Job item: Search the records for the word "semená" and pick out every line that has it.

Data extract:

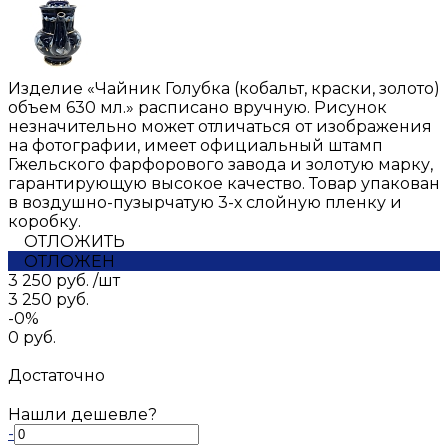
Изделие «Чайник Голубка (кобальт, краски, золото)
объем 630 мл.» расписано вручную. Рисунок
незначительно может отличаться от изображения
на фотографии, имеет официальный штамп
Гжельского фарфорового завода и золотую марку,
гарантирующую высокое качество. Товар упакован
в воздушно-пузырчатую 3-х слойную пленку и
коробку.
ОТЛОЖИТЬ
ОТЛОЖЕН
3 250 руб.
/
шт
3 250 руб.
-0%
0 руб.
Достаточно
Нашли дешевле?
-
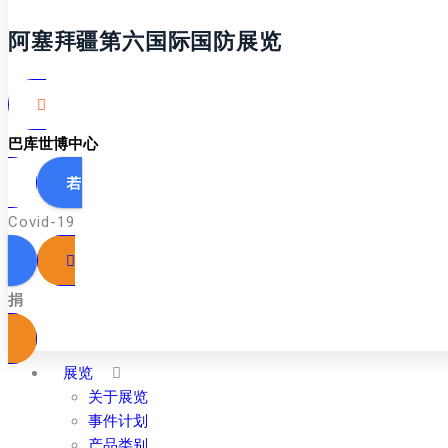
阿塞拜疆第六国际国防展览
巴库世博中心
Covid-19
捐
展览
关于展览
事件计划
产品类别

---

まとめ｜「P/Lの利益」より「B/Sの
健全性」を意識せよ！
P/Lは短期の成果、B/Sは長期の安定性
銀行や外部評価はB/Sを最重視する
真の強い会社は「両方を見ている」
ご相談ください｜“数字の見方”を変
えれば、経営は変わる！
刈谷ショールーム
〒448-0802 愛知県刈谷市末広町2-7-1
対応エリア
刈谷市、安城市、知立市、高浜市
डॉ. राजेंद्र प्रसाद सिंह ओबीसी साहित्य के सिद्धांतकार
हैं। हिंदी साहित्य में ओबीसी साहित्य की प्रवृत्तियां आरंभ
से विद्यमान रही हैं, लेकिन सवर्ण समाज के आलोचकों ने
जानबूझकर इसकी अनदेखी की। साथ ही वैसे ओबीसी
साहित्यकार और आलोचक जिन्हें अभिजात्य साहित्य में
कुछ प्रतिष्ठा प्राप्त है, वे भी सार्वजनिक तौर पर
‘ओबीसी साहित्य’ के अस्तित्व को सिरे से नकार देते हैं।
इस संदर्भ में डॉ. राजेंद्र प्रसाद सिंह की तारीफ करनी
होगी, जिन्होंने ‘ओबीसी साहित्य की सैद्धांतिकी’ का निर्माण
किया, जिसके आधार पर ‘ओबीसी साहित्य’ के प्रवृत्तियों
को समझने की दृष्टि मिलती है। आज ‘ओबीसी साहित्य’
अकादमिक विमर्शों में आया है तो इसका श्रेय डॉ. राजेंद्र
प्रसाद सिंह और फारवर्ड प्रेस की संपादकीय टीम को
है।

---

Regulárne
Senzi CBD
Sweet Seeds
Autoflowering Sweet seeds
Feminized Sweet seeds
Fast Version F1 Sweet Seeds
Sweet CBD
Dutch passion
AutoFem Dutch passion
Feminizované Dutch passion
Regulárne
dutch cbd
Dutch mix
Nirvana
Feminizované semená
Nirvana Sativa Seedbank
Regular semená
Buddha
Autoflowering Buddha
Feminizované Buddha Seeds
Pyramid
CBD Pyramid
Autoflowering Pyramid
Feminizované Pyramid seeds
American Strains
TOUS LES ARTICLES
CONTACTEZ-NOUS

Output below:
Feminizované semená
Regular semená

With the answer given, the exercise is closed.